[Stored data entries]
________

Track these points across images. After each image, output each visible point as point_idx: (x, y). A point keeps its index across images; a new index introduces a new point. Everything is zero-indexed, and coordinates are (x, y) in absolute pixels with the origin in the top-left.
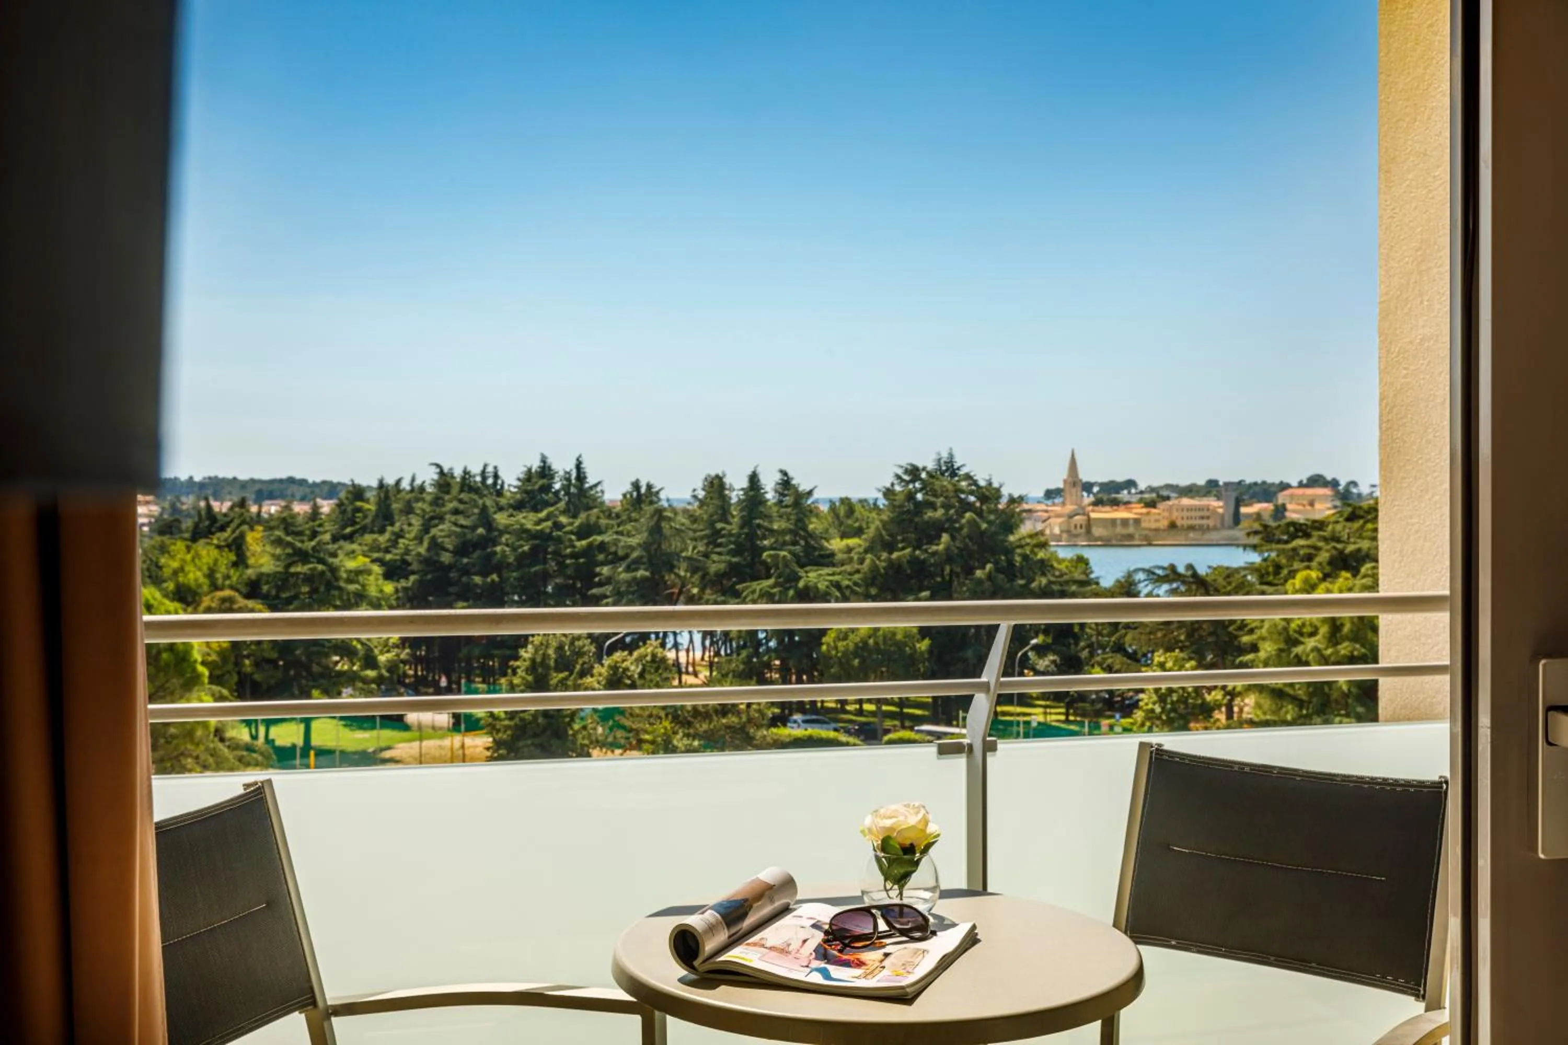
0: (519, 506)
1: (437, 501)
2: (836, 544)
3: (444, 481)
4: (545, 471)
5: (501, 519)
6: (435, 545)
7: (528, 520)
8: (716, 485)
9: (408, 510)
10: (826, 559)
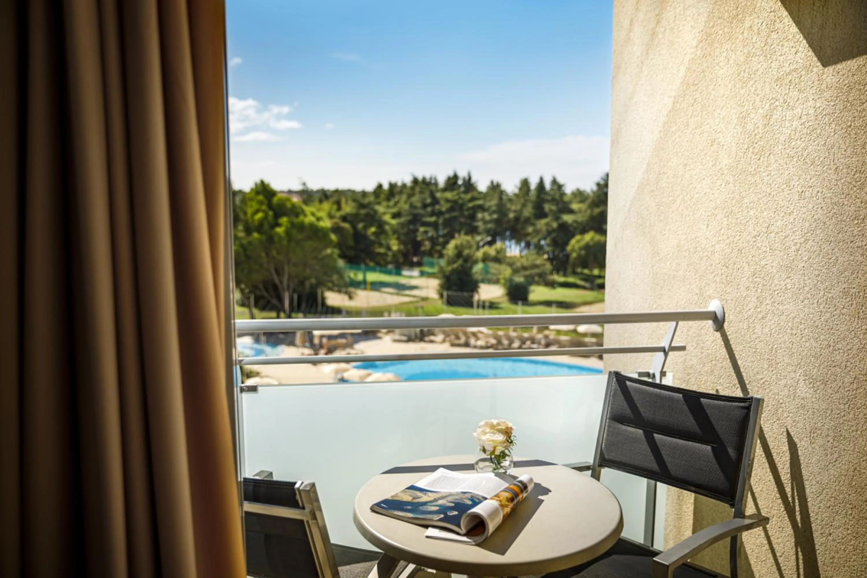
0: (445, 190)
1: (412, 188)
2: (575, 206)
3: (415, 181)
4: (456, 177)
5: (438, 195)
6: (412, 206)
7: (449, 195)
8: (525, 183)
9: (401, 192)
10: (571, 212)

________

__TASK__. Could you extract every line of the listing above word for word, leaving out the pictures?

__SOLVED EXERCISE__.
Track these points across images. After each image, output each visible point as point_idx: (x, y). A point keeps its index across images; a new index introduces a new point. Everything is zero-indexed, and coordinates are (x, y) in absolute pixels with the origin in the top-left.
0: (519, 506)
1: (437, 501)
2: (836, 544)
3: (444, 481)
4: (545, 471)
5: (501, 519)
6: (435, 545)
7: (528, 520)
8: (716, 485)
9: (408, 510)
10: (826, 559)
0: (445, 190)
1: (412, 188)
2: (575, 206)
3: (415, 181)
4: (456, 177)
5: (438, 195)
6: (412, 206)
7: (449, 195)
8: (525, 183)
9: (401, 192)
10: (571, 212)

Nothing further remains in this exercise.